• WORK REQUIRED
Up to and including the line with "But programmers rarely", write out the listing from its first line, minus the pictures.

== == ==

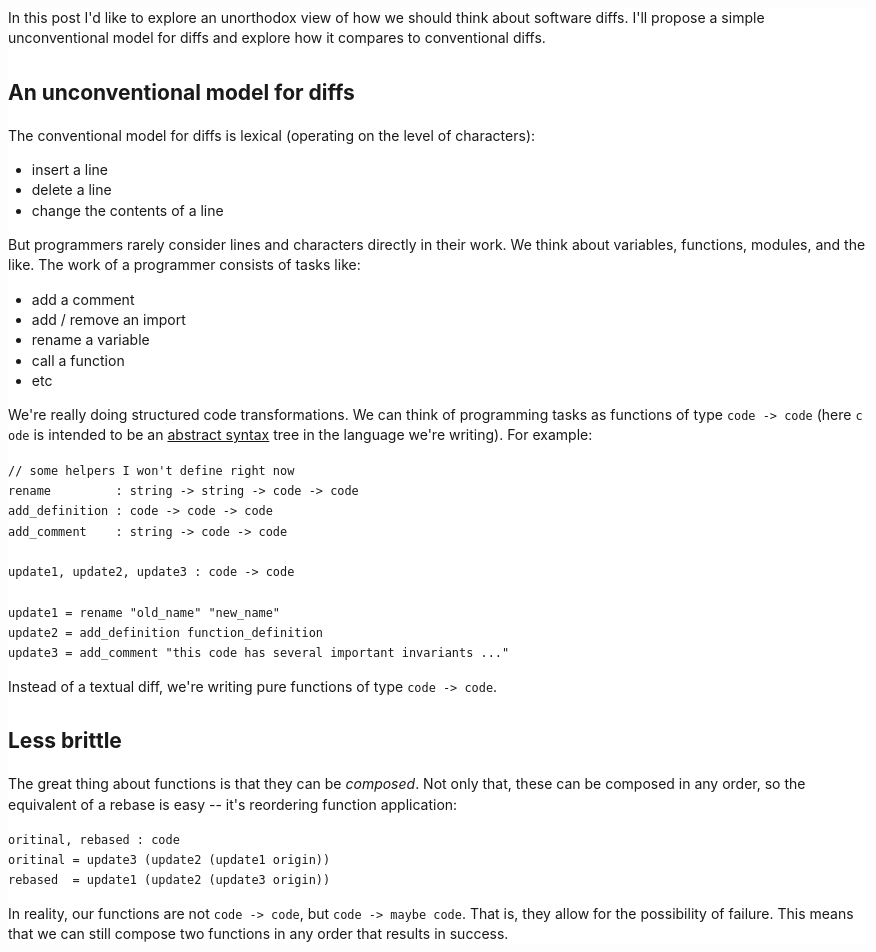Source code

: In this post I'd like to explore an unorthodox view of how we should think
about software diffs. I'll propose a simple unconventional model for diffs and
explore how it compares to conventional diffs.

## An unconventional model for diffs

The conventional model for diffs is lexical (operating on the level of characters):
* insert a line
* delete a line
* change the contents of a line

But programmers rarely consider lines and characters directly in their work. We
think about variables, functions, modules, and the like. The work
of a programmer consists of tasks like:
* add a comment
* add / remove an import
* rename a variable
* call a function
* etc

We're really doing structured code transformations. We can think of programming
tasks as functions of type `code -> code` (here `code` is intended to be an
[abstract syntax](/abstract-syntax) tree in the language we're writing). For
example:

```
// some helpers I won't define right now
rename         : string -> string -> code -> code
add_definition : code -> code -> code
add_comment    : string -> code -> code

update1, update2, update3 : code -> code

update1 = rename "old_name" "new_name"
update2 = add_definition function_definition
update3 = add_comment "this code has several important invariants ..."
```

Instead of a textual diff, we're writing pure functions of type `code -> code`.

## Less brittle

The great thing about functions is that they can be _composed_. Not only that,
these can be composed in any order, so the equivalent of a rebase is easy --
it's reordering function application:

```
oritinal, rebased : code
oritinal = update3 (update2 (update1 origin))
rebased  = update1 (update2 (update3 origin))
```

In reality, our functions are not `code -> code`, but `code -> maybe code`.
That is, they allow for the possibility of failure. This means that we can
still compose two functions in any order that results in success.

== == ==

• OUTPUT OF THE TASK
Source code

: In this post I'd like to explore an unorthodox view of how we should think
about software diffs. I'll propose a simple unconventional model for diffs and
explore how it compares to conventional diffs.

## An unconventional model for diffs

The conventional model for diffs is lexical (operating on the level of characters):
* insert a line
* delete a line
* change the contents of a line

But programmers rarely consider lines and characters directly in their work. We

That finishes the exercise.